Fit the linear model using lmFit with your design matrix on the normalized expression matrix (from voom, log2-CPM, or similar preprocessing). Pass the lmFit object directly to eBayes, which estimates a prior distribution on the variances and shrinks the observed per-gene variances toward a common variance estimate using a moderated t-statistic approach. Extract the moderated test statistics, log-fold-changes, and adjusted p-values (e.g., using topTable with FDR < 0.05 threshold) from the eBayes output.
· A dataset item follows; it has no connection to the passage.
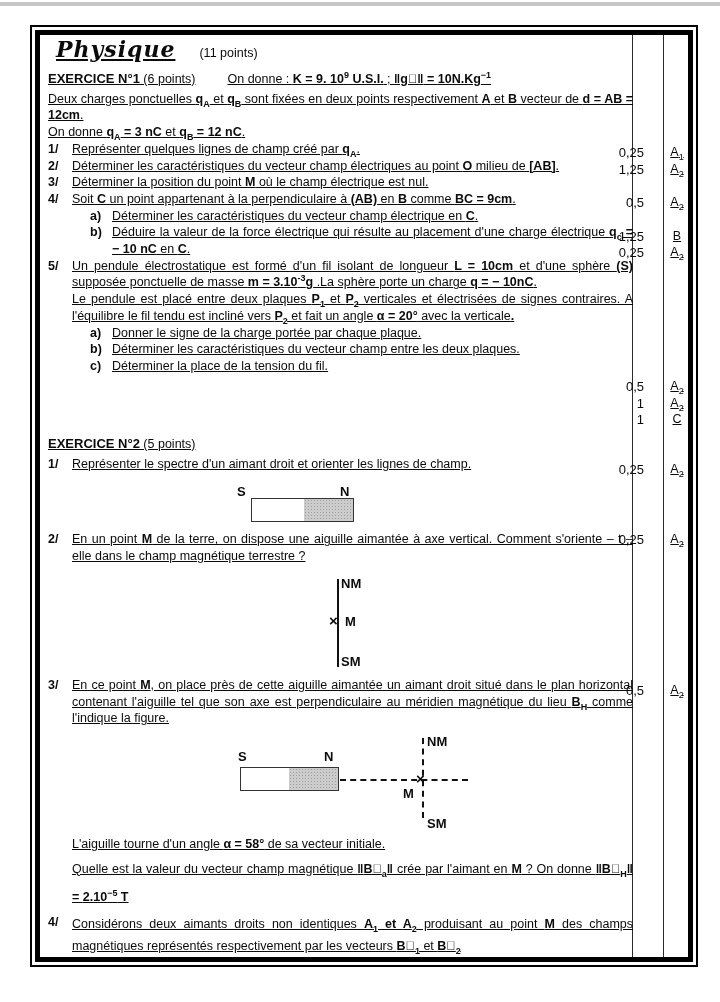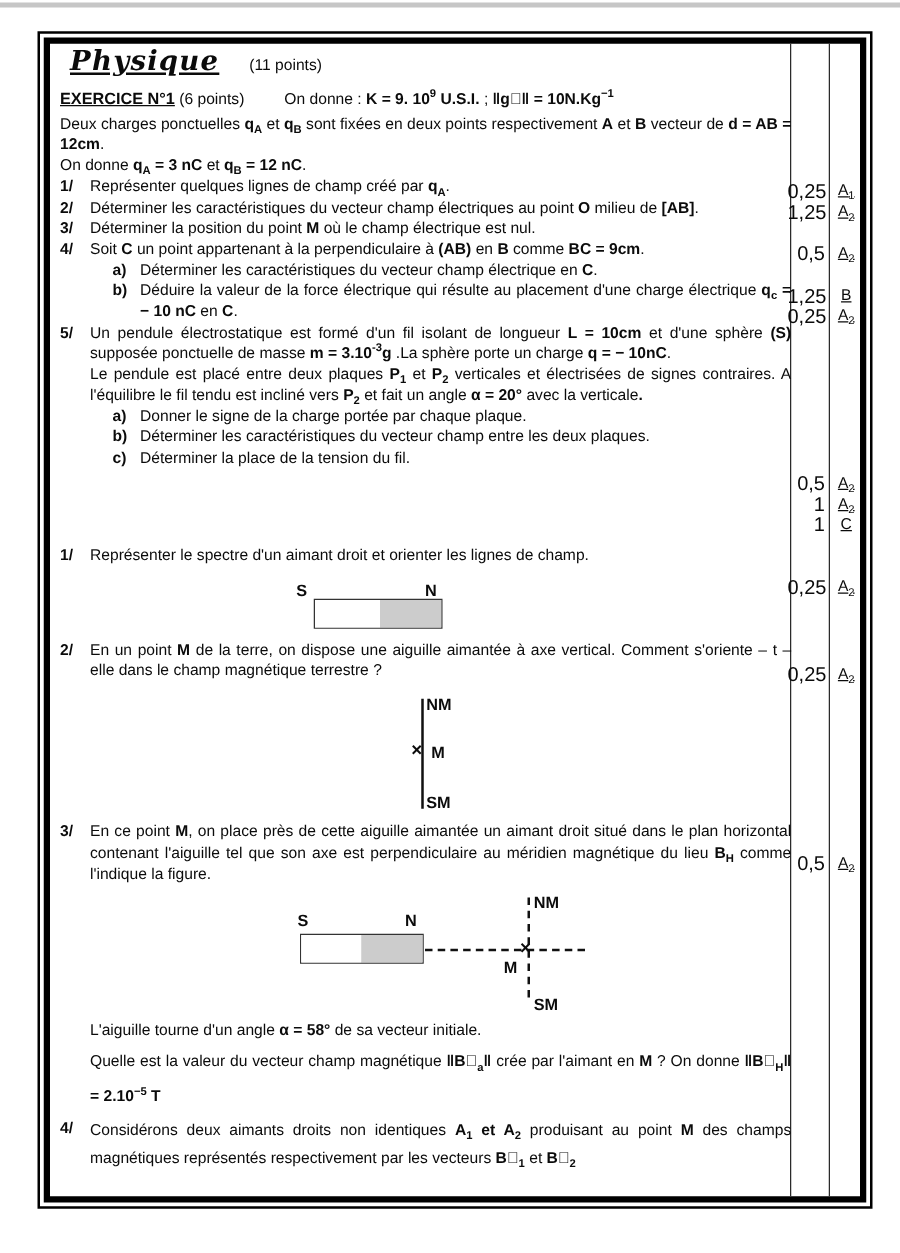"EXERCICE N°1 (6 points) On" .flow { text-decoration: none -> underline }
The empirical Bayes posterior variance estimates replace the unmoderated per-gene estimates, producing more stable and reliable gene rankings, particularly when sample replication is limited.

## Related tools

- **limma** (provides lmFit and eBayes functions for linear model fitting and empirical Bayes moderation of variance estimates) — https://bioconductor.org/packages/limma
- **voom** (precision-weighted normalization prior to lmFit; produces precision weights that account for mean-variance relationship in RNA-seq) — https://bioconductor.org/packages/limma
- **R** (execution environment for limma eBayes)

## Examples

```
fit <- lmFit(voom_matrix, design); fit <- eBayes(fit); topTable(fit, adjust.method='BH', p.value=0.05)
```

## Evaluation signals

- eBayes output contains moderated t-statistics and adjusted p-values; verify that t-statistics are less extreme (closer to zero) than unmoderated versions due to variance shrinkage.
- Ranked gene list from topTable shows improved stability: genes with small sample sizes or very small observed variances are deprioritized; ranking is less sensitive to outlier variance estimates.
- Compare gene rankings and log-fold-changes from eBayes pipeline vs. unmoderated lmFit results; adjusted p-values from eBayes should show fewer false positives and higher concordance with biological expectation when sample size is small.
- Inspect the prior variance estimate (stored in eBayes output as fit$s2.prior) and check that it lies within the range of observed gene-wise variances, confirming reasonable shrinkage.
- Verify FDR-adjusted p-value distribution is conservative (monotonic, no spurious clustering near zero).

## Limitations

- Empirical Bayes assumes a common prior variance distribution across genes; genes with distinctly different variance structures may be incorrectly shrunk.
- Performance depends critically on the number of samples: with very small sample counts (n < 5), the prior estimate itself may be unstable.
- eBayes assumes normality of the normalized expression scale (log2-CPM or voom-transformed); misspecification of the transformation can bias posterior estimates.
- Shrinkage reduces the magnitude of variance estimates, which may penalize highly variable genes even if the variation is genuine; trade-off is reduced false discovery rate at cost of statistical power for some truly differentially expressed genes.

## Evidence

- [other] Empirical Bayesian methods provide stable results even when the number of arrays is small: "Empirical Bayesian methods are used to provide stable results even when the number of arrays is small."
- [other] eBayes is applied after lmFit to moderate variance estimates for differential expression inference: "Apply empirical Bayes moderation using eBayes to stabilize variance estimates across genes."
- [other] Linear model framework applies across multiple gene expression technologies: "The linear model and differential expression functions apply to a wide variety of gene expression technologies including microarrays (single-channel or two-color), quantitative PCR, RNA-seq or"
- [other] Empirical Bayes is used within a complete differential expression workflow: "Fit a linear model using lmFit on the voom-transformed expression matrix with the design matrix. Apply empirical Bayes moderation using eBayes to stabilize variance estimates across genes."